PROMPT:
The response should consist of the records that follow, printed exactly.

[AVAILABLE DATA Boundary: Start]

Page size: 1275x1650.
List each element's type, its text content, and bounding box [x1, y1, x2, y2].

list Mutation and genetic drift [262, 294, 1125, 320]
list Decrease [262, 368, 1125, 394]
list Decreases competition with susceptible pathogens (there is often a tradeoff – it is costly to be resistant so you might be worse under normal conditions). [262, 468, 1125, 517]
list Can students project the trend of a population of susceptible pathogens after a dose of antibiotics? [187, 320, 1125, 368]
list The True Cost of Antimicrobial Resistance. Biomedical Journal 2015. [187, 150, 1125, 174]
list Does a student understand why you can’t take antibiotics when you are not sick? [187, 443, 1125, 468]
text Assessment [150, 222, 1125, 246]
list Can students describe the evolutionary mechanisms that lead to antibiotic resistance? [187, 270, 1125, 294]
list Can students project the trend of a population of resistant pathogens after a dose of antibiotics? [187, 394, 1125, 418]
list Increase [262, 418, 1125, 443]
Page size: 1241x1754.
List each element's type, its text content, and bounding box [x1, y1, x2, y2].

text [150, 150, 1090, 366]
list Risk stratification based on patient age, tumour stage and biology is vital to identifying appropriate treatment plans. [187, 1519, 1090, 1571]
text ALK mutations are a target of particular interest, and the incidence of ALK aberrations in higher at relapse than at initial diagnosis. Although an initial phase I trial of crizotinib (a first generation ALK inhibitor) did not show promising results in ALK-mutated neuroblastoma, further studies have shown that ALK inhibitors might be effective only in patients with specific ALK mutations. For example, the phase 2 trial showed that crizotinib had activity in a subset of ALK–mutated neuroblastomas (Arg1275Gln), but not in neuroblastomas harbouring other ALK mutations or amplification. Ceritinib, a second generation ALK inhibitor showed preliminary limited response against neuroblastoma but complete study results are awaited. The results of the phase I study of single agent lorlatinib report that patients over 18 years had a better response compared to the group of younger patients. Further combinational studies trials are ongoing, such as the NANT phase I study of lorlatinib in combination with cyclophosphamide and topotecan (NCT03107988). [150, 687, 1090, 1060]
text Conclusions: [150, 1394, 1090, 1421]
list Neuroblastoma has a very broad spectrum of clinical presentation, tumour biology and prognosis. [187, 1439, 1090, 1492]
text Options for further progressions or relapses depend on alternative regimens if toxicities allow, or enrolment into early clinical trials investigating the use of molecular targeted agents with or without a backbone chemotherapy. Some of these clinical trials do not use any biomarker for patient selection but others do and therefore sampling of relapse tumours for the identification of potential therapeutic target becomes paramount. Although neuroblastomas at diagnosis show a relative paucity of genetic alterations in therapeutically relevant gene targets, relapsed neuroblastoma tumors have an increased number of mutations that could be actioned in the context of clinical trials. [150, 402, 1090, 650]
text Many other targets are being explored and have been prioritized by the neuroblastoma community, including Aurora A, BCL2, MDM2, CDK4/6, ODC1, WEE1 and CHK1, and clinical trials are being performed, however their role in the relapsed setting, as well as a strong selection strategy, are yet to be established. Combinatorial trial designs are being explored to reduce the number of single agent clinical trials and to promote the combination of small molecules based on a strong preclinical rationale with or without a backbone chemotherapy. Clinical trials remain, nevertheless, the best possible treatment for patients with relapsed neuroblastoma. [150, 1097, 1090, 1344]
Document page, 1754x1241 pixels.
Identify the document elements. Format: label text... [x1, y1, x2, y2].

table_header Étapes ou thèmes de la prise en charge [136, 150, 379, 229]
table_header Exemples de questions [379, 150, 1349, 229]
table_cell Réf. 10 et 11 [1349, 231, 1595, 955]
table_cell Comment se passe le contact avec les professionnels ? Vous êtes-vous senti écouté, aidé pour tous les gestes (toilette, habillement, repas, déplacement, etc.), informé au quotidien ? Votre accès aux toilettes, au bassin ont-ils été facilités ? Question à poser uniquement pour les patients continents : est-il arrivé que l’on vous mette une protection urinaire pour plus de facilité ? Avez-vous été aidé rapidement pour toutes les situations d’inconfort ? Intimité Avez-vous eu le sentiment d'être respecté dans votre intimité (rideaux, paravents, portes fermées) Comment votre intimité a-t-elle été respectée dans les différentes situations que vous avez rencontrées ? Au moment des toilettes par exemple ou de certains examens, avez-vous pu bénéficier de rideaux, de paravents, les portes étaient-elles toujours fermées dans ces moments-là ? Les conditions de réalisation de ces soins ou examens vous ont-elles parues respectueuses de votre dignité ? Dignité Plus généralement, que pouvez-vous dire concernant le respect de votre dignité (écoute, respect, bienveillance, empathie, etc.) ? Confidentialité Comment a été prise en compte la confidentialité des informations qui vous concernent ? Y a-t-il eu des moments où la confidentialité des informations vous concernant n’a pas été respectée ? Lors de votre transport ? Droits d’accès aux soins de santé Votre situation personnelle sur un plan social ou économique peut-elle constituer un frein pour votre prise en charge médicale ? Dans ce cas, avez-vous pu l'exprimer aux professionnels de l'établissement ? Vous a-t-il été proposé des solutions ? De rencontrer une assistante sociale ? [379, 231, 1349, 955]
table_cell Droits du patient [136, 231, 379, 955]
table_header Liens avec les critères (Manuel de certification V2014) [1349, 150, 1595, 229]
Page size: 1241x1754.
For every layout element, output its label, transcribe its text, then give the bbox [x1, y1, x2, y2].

[AVAILABLE DATA Boundary: End]

RESULT FOR THIS TASK:
Page size: 1275x1650.
List each element's type, its text content, and bounding box [x1, y1, x2, y2].

list Mutation and genetic drift [262, 294, 1125, 320]
list Decrease [262, 368, 1125, 394]
list Decreases competition with susceptible pathogens (there is often a tradeoff – it is costly to be resistant so you might be worse under normal conditions). [262, 468, 1125, 517]
list Can students project the trend of a population of susceptible pathogens after a dose of antibiotics? [187, 320, 1125, 368]
list The True Cost of Antimicrobial Resistance. Biomedical Journal 2015. [187, 150, 1125, 174]
list Does a student understand why you can’t take antibiotics when you are not sick? [187, 443, 1125, 468]
text Assessment [150, 222, 1125, 246]
list Can students describe the evolutionary mechanisms that lead to antibiotic resistance? [187, 270, 1125, 294]
list Can students project the trend of a population of resistant pathogens after a dose of antibiotics? [187, 394, 1125, 418]
list Increase [262, 418, 1125, 443]
Page size: 1241x1754.
List each element's type, its text content, and bounding box [x1, y1, x2, y2].

text [150, 150, 1090, 366]
list Risk stratification based on patient age, tumour stage and biology is vital to identifying appropriate treatment plans. [187, 1519, 1090, 1571]
text ALK mutations are a target of particular interest, and the incidence of ALK aberrations in higher at relapse than at initial diagnosis. Although an initial phase I trial of crizotinib (a first generation ALK inhibitor) did not show promising results in ALK-mutated neuroblastoma, further studies have shown that ALK inhibitors might be effective only in patients with specific ALK mutations. For example, the phase 2 trial showed that crizotinib had activity in a subset of ALK–mutated neuroblastomas (Arg1275Gln), but not in neuroblastomas harbouring other ALK mutations or amplification. Ceritinib, a second generation ALK inhibitor showed preliminary limited response against neuroblastoma but complete study results are awaited. The results of the phase I study of single agent lorlatinib report that patients over 18 years had a better response compared to the group of younger patients. Further combinational studies trials are ongoing, such as the NANT phase I study of lorlatinib in combination with cyclophosphamide and topotecan (NCT03107988). [150, 687, 1090, 1060]
text Conclusions: [150, 1394, 1090, 1421]
list Neuroblastoma has a very broad spectrum of clinical presentation, tumour biology and prognosis. [187, 1439, 1090, 1492]
text Options for further progressions or relapses depend on alternative regimens if toxicities allow, or enrolment into early clinical trials investigating the use of molecular targeted agents with or without a backbone chemotherapy. Some of these clinical trials do not use any biomarker for patient selection but others do and therefore sampling of relapse tumours for the identification of potential therapeutic target becomes paramount. Although neuroblastomas at diagnosis show a relative paucity of genetic alterations in therapeutically relevant gene targets, relapsed neuroblastoma tumors have an increased number of mutations that could be actioned in the context of clinical trials. [150, 402, 1090, 650]
text Many other targets are being explored and have been prioritized by the neuroblastoma community, including Aurora A, BCL2, MDM2, CDK4/6, ODC1, WEE1 and CHK1, and clinical trials are being performed, however their role in the relapsed setting, as well as a strong selection strategy, are yet to be established. Combinatorial trial designs are being explored to reduce the number of single agent clinical trials and to promote the combination of small molecules based on a strong preclinical rationale with or without a backbone chemotherapy. Clinical trials remain, nevertheless, the best possible treatment for patients with relapsed neuroblastoma. [150, 1097, 1090, 1344]
Document page, 1754x1241 pixels.
Identify the document elements. Format: label text... [x1, y1, x2, y2].

table_header Étapes ou thèmes de la prise en charge [136, 150, 379, 229]
table_header Exemples de questions [379, 150, 1349, 229]
table_cell Réf. 10 et 11 [1349, 231, 1595, 955]
table_cell Comment se passe le contact avec les professionnels ? Vous êtes-vous senti écouté, aidé pour tous les gestes (toilette, habillement, repas, déplacement, etc.), informé au quotidien ? Votre accès aux toilettes, au bassin ont-ils été facilités ? Question à poser uniquement pour les patients continents : est-il arrivé que l’on vous mette une protection urinaire pour plus de facilité ? Avez-vous été aidé rapidement pour toutes les situations d’inconfort ? Intimité Avez-vous eu le sentiment d'être respecté dans votre intimité (rideaux, paravents, portes fermées) Comment votre intimité a-t-elle été respectée dans les différentes situations que vous avez rencontrées ? Au moment des toilettes par exemple ou de certains examens, avez-vous pu bénéficier de rideaux, de paravents, les portes étaient-elles toujours fermées dans ces moments-là ? Les conditions de réalisation de ces soins ou examens vous ont-elles parues respectueuses de votre dignité ? Dignité Plus généralement, que pouvez-vous dire concernant le respect de votre dignité (écoute, respect, bienveillance, empathie, etc.) ? Confidentialité Comment a été prise en compte la confidentialité des informations qui vous concernent ? Y a-t-il eu des moments où la confidentialité des informations vous concernant n’a pas été respectée ? Lors de votre transport ? Droits d’accès aux soins de santé Votre situation personnelle sur un plan social ou économique peut-elle constituer un frein pour votre prise en charge médicale ? Dans ce cas, avez-vous pu l'exprimer aux professionnels de l'établissement ? Vous a-t-il été proposé des solutions ? De rencontrer une assistante sociale ? [379, 231, 1349, 955]
table_cell Droits du patient [136, 231, 379, 955]
table_header Liens avec les critères (Manuel de certification V2014) [1349, 150, 1595, 229]
Page size: 1241x1754.
For every layout element, output its label, transcribe its text, then give the bbox [x1, y1, x2, y2].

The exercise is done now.